# [Extrait]
□ □ □ □
Pourquoi DSK est si désiré !

Marianne a ô combien raison de souligner que Nicolas Sarkozy peut être réélu. Mais il peut aussi être battu ! Qu’on s’en félicite ou pas, le phénomène politique marquant de cet automne en témoigne : c’est le souhait croissant d’une candidature de Dominique Strauss Kahn à la prochaine présidentielle. Souhait si incontournable que Ségolène Royal elle-même lui propose Matignon, s’il ne se présente pas, et n’exclut pas de se retirer s’il se présente... De cette attente du battu de la primaire 2006, il faut comprendre les raisons profondes.
□ □ □ □
Relevez toutes les personnalités politiques que l'extrait sur la candidature de DSK désigne par leur prénom et leur nom. Appuyez-vous uniquement sur l'extrait pour répondre.

[Enregistrements conservés]
□ □ □ □
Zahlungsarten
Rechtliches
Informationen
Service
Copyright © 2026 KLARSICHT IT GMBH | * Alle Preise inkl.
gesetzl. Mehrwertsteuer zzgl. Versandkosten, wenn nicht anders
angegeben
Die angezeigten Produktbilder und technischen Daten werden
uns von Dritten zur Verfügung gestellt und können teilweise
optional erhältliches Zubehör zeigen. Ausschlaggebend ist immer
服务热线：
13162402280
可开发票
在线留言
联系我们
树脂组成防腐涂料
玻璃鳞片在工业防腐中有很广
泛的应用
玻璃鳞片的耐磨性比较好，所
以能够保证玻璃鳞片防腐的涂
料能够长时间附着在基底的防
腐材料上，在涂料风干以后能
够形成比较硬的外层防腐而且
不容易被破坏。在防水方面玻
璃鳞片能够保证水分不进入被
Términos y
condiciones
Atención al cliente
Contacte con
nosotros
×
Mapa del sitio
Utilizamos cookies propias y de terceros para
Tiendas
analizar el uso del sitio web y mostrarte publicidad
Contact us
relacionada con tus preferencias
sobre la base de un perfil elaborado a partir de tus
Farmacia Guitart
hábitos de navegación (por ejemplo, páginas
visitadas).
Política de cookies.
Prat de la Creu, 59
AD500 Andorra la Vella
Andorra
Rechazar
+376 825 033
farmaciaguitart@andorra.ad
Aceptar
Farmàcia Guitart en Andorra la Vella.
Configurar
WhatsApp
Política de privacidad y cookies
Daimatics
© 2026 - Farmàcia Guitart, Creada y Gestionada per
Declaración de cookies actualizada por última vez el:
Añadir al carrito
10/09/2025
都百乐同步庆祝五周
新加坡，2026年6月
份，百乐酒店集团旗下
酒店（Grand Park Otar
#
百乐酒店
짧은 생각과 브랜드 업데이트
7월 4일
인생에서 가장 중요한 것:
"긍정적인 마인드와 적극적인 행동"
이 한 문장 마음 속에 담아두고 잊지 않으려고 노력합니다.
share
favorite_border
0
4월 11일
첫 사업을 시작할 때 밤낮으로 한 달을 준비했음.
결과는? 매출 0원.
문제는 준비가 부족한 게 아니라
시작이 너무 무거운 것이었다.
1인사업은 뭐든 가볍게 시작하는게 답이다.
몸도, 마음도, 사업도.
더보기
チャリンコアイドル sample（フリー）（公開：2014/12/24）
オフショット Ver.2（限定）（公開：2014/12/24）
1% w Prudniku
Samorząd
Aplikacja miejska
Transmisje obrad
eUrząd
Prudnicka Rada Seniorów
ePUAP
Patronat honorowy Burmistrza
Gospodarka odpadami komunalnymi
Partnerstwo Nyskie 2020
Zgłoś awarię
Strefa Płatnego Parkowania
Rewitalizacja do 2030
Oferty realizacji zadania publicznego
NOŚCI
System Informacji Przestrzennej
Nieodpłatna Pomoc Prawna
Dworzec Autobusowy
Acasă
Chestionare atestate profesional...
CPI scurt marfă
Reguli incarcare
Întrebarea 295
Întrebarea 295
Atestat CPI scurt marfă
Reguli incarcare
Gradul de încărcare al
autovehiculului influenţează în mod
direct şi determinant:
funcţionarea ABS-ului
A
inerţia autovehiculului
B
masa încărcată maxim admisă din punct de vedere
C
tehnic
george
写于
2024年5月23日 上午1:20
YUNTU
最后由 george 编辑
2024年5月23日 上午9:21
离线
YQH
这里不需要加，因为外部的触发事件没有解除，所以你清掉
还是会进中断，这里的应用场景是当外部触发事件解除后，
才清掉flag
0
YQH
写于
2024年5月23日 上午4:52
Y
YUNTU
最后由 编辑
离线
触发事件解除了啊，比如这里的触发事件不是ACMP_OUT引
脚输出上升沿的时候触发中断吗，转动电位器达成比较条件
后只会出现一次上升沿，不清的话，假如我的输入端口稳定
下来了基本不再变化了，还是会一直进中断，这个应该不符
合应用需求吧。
□ □ □ □
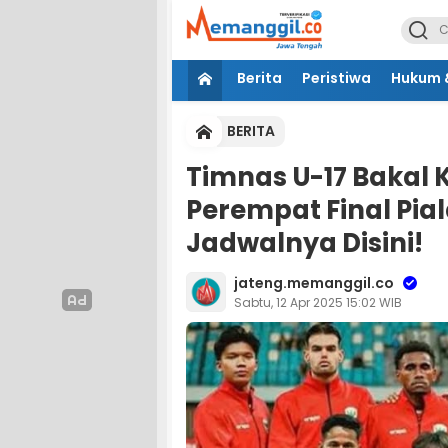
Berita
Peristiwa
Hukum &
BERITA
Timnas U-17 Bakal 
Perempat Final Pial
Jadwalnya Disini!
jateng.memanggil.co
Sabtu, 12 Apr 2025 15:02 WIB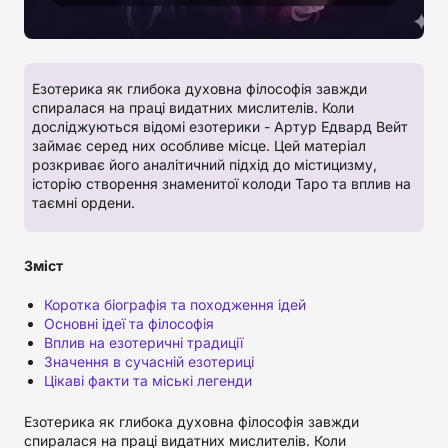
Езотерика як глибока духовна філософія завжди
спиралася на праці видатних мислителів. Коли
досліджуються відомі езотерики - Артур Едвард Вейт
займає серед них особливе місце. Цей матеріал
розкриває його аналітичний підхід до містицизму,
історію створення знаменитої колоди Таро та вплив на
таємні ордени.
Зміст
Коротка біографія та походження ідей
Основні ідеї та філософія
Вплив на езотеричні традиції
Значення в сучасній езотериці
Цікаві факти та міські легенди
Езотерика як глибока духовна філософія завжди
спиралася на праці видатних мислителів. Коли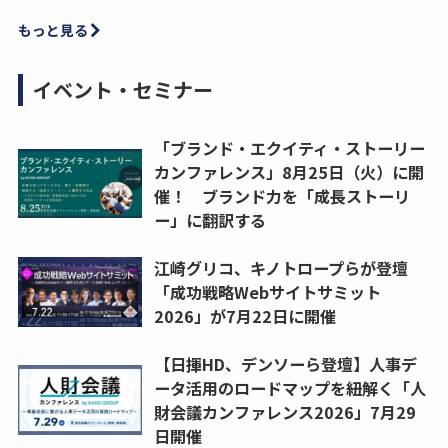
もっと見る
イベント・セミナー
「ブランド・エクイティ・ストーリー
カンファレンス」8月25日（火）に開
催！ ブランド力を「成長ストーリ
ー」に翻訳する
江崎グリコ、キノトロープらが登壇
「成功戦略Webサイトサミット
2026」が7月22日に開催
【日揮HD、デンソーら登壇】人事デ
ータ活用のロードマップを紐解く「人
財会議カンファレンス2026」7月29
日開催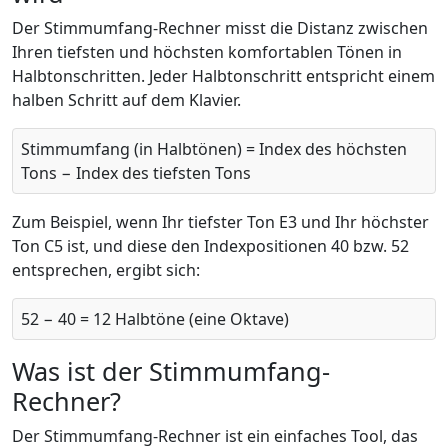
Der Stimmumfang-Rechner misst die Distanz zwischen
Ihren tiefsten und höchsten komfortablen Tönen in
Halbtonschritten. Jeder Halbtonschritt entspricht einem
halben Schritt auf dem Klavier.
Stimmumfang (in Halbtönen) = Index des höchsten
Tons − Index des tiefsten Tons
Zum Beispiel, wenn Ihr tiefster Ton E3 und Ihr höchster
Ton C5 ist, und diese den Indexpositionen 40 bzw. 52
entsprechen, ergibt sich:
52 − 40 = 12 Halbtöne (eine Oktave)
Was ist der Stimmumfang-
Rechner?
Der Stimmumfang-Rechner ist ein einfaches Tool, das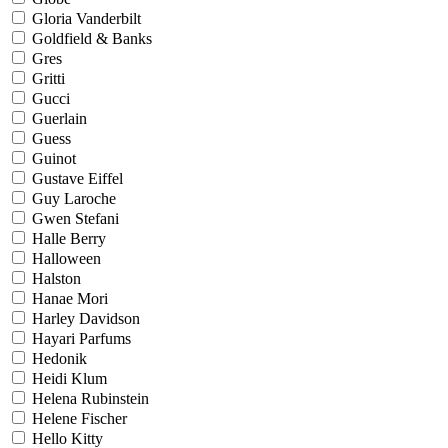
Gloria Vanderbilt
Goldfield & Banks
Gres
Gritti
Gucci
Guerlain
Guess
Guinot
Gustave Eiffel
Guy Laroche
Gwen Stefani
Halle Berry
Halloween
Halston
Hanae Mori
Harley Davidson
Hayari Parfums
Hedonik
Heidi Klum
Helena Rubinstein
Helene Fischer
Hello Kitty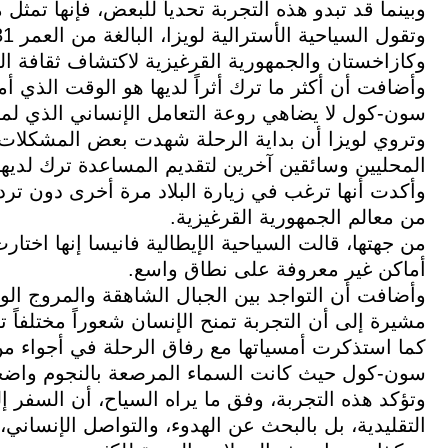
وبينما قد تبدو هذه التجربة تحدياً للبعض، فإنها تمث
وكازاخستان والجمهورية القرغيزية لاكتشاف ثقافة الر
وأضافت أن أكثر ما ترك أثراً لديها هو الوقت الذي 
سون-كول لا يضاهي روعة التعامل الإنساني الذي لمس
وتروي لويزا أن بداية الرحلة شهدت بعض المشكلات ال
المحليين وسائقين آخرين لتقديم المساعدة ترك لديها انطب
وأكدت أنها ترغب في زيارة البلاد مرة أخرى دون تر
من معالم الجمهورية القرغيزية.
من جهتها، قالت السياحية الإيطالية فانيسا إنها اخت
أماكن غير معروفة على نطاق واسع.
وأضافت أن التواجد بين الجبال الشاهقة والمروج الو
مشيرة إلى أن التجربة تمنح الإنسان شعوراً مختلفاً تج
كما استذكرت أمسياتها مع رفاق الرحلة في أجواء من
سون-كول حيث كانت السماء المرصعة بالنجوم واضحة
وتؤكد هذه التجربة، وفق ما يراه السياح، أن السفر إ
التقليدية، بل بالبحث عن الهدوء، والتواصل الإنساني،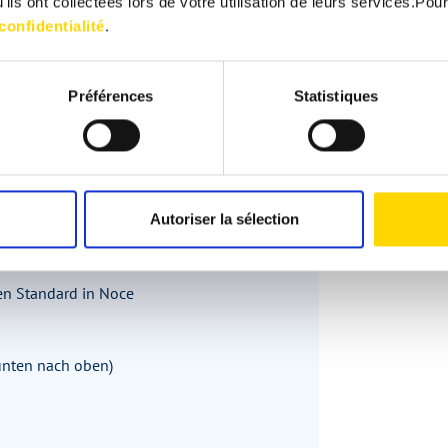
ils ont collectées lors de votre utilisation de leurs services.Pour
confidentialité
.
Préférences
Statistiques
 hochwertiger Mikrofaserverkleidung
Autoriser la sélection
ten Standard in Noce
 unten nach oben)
□ □ □ □
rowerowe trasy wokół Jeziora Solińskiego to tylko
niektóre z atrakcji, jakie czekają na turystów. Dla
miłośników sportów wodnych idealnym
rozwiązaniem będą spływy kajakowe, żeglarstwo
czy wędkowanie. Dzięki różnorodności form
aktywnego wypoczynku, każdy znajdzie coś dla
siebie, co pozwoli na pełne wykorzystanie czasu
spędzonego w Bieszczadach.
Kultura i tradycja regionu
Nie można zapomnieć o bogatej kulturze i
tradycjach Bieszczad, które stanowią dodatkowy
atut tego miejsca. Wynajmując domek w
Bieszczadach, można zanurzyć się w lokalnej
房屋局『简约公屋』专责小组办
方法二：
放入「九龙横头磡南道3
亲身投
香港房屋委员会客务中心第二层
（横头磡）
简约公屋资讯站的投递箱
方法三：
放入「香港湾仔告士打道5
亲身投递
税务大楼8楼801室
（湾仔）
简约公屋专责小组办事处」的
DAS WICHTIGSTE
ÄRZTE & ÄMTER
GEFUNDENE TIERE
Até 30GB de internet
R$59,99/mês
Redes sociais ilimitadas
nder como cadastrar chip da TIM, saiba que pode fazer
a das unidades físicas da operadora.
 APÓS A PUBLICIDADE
□ □ □ □
# [Zone de réponse]
Nicolas Sarkozy, Dominique Strauss Kahn, Ségolène Royal